The patients who responded to the placebo talked more about their emotional experiences, themselves, and their personal relationships. And those who didn’t respond to the placebo talked more about taxing movements and doing physical activities in their interviews. Interestingly, how much their pain changed between treatment and either baseline or no-treatment periods was significantly linked to how much patients talked about their identity and their achievements. These language features ended up explaining 46 percent of the variance in pain relief between patient groups.

Using AI to better understand neurodegenerative diseases

The translational potential of our methodology cannot be understated.

Clinicians regularly make use of conversations with patients to understand how much pain they are in, where the pain is located and how their quality of life is impacted. In the future, for example, a standardized list of pain-related questions given to patients during a visit could potentially be automatically transcribed with AI speech-to-text tools and analyzed in real time to provide a physician the likelihood of that patient’s response to a prescribed treatment.

Better understanding and quantifying pain might also have an impact on the ongoing opiate crisis, to help determine whether patients need to be prescribed strong pain medicine or if they might also respond to a placebo or a different drug.

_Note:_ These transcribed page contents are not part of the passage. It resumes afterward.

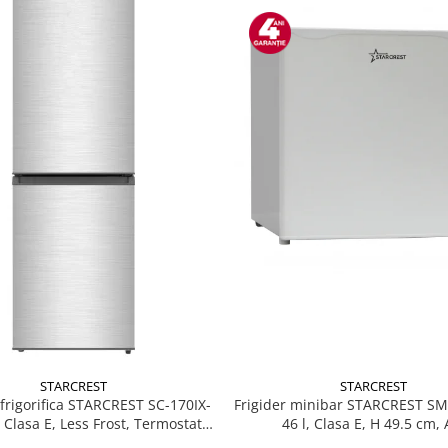
STARCREST
STARCREST
Frigider minibar STARCREST S
rigorifica STARCREST SC-170IX-
46 l, Clasa E, H 49.5 cm, 
, Clasa E, Less Frost, Termostat
, Iluminare LED, Suprafata Inox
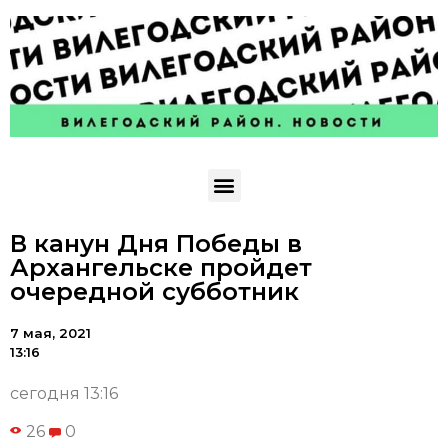
В канун Дня Победы в
Архангельске пройдет
очередной субботник
7 мая, 2021
13:16
сегодня 13:16
26
0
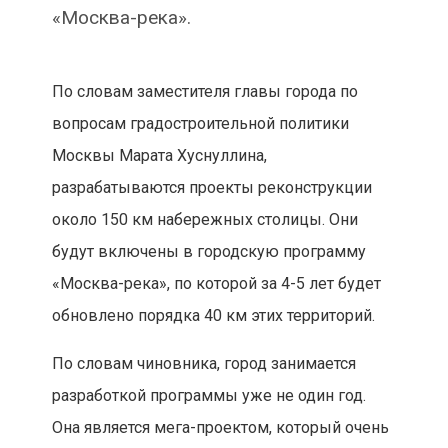
«Москва-река».
По словам заместителя главы города по
вопросам градостроительной политики
Москвы Марата Хуснуллина,
разрабатываются проекты реконструкции
около 150 км набережных столицы. Они
будут включены в городскую программу
«Москва-река», по которой за 4-5 лет будет
обновлено порядка 40 км этих территорий.
По словам чиновника, город занимается
разработкой программы уже не один год.
Она является мега-проектом, который очень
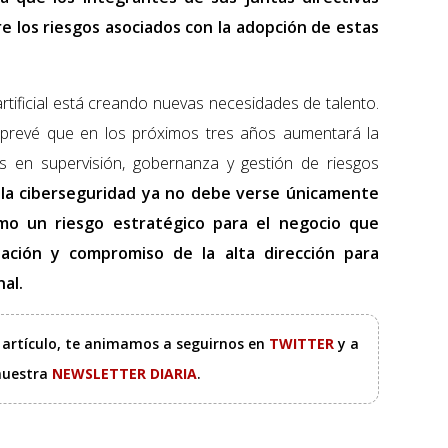
 los riesgos asociados con la adopción de estas
artificial está creando nuevas necesidades de talento.
 prevé que en los próximos tres años aumentará la
 en supervisión, gobernanza y gestión de riesgos
,
la ciberseguridad ya no debe verse únicamente
mo un riesgo estratégico para el negocio que
tación y compromiso de la alta dirección para
nal.
e artículo, te animamos a seguirnos en
TWITTER
y a
 nuestra
NEWSLETTER DIARIA
.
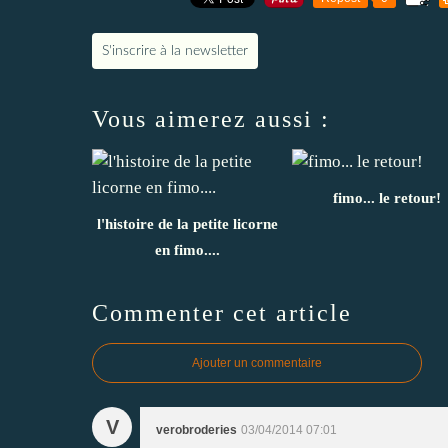
S'inscrire à la newsletter
Vous aimerez aussi :
fimo... le retour!
l'histoire de la petite licorne
en fimo....
Commenter cet article
Ajouter un commentaire
V
verobroderies
03/04/2014 07:01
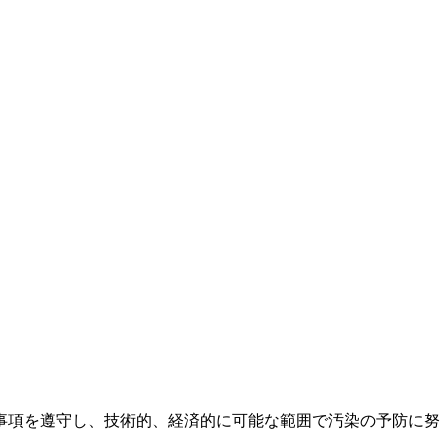
事項を遵守し、
技術的、経済的に可能な範囲で汚染の予防に努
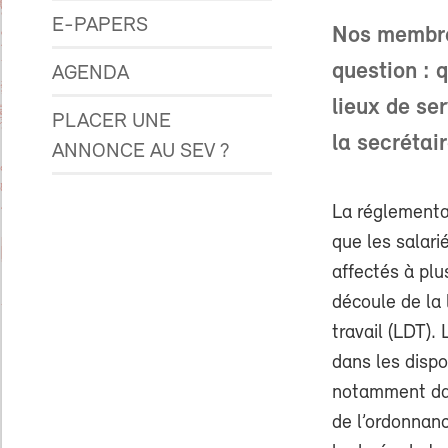
E-PAPERS
Nos membres
question : 
AGENDA
lieux de se
PLACER UNE
la secrétai
ANNONCE AU SEV ?
La réglementat
que les salari
affectés à plu
découle de la 
travail (LDT). 
dans les dispo
notamment dans
de l’ordonnance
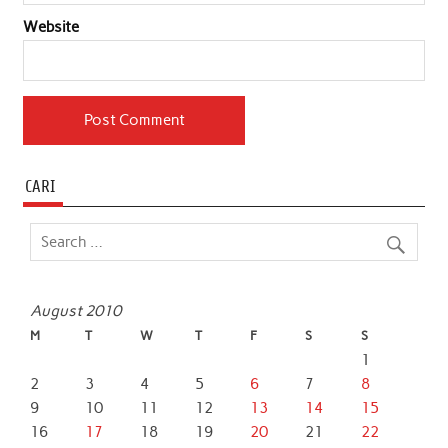
Website
CARI
August 2010
M
T
W
T
F
S
S
1
2
3
4
5
6
7
8
9
10
11
12
13
14
15
16
17
18
19
20
21
22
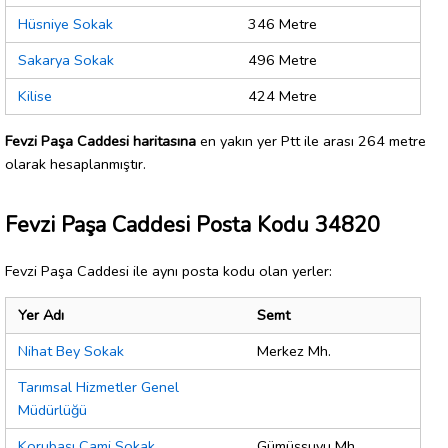
Hüsniye Sokak
346 Metre
Sakarya Sokak
496 Metre
Kilise
424 Metre
Fevzi Paşa Caddesi haritasına
en yakın yer Ptt ile arası 264 metre
olarak hesaplanmıştır.
Fevzi Paşa Caddesi Posta Kodu 34820
Fevzi Paşa Caddesi ile aynı posta kodu olan yerler:
Yer Adı
Semt
Nihat Bey Sokak
Merkez Mh.
Tarımsal Hizmetler Genel
Müdürlüğü
Korubaşı Cami Sokak
Gümüşsuyu Mh.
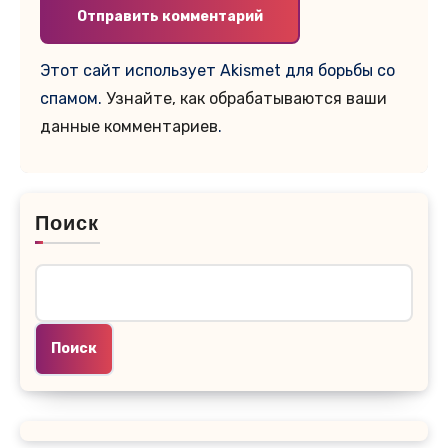
Этот сайт использует Akismet для борьбы со
спамом.
Узнайте, как обрабатываются ваши
данные комментариев
.
Поиск
Поиск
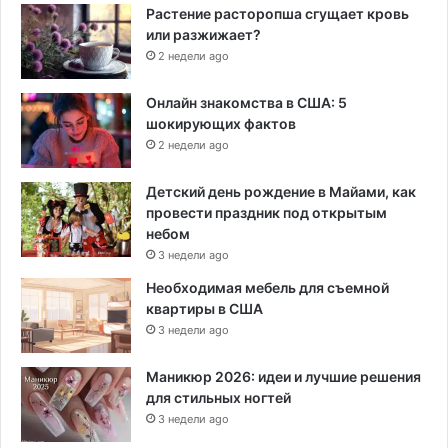
Растение расторопша сгущает кровь
или разжижает?
2 недели ago
Онлайн знакомства в США: 5
шокирующих фактов
2 недели ago
Детский день рождение в Майами, как
провести праздник под открытым
небом
3 недели ago
Необходимая мебель для съемной
квартиры в США
3 недели ago
Маникюр 2026: идеи и лучшие решения
для стильных ногтей
3 недели ago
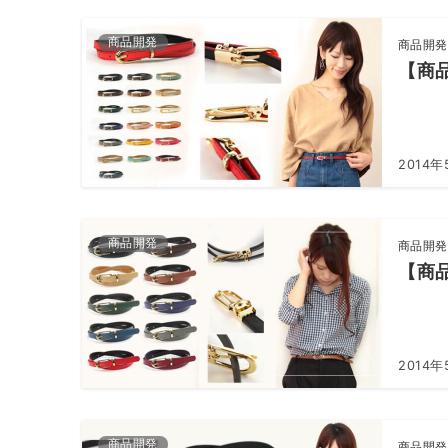
商品開発
商品開発
【商
2014年
商品開発
商品開発
【商
2014年
商品開発
商品開発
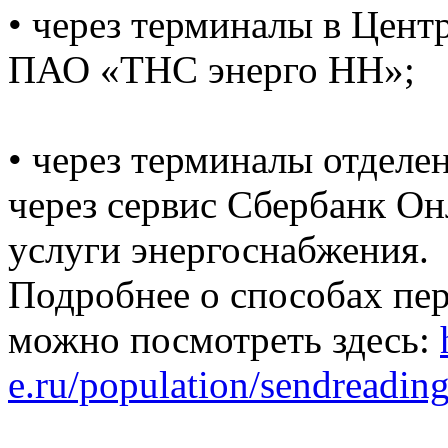
• через терминалы в Цент
ПАО «ТНС энерго НН»;
• через терминалы отделе
через сервис Сбербанк Он
услуги энергоснабжения.
Подробнее о способах пе
можно посмотреть здесь:
e.ru/population/sendreading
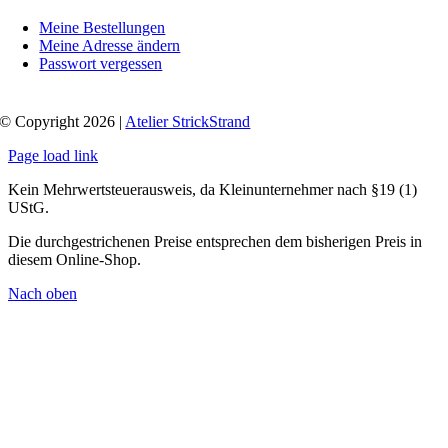
Meine Bestellungen
Meine Adresse ändern
Passwort vergessen
© Copyright 2026 |
Atelier StrickStrand
Page load link
Kein Mehrwertsteuerausweis, da Kleinunternehmer nach §19 (1)
UStG.
Die durchgestrichenen Preise entsprechen dem bisherigen Preis in
diesem Online-Shop.
Nach oben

It may also help improve clinical trial efficacy and accuracy by providing tools that can identify placebo responders before randomization, allowing for more balanced study designs and treatment groups.

By mid- 2021, we aim to submit a new paper detailing the second set of results from this study, where AI identifies future placebo responders from non-responders before they take any pills. The second paper validates the findings from the first study and expands upon the utility of language by showing that not only can it be used to identify placebo response and quantify it, but also to predict it.

IBM Research’s use of AI to better understand pain management through speech is part of the company’s larger effort using AI and speech to analyze a host of neurodegenerative disorders, including Alzheimer’s, Parkinson’s and Huntington’s diseases, as well as psychiatric disorders such as schizophrenia and addiction. Chronic pain is likewise a neurodegenerative disease and is often associated with mental health issues, including depression, anxiety, and substance abuse.

IBM’s larger mission is to build a digital health platform that can analyze a range of biomarkers, including sleep, movement, and pain and use those metrics to help physicians better understand and treat diseases, using IT and AI to complement the clinical assessments, reaching patients with minimal burden as they go about their daily lives.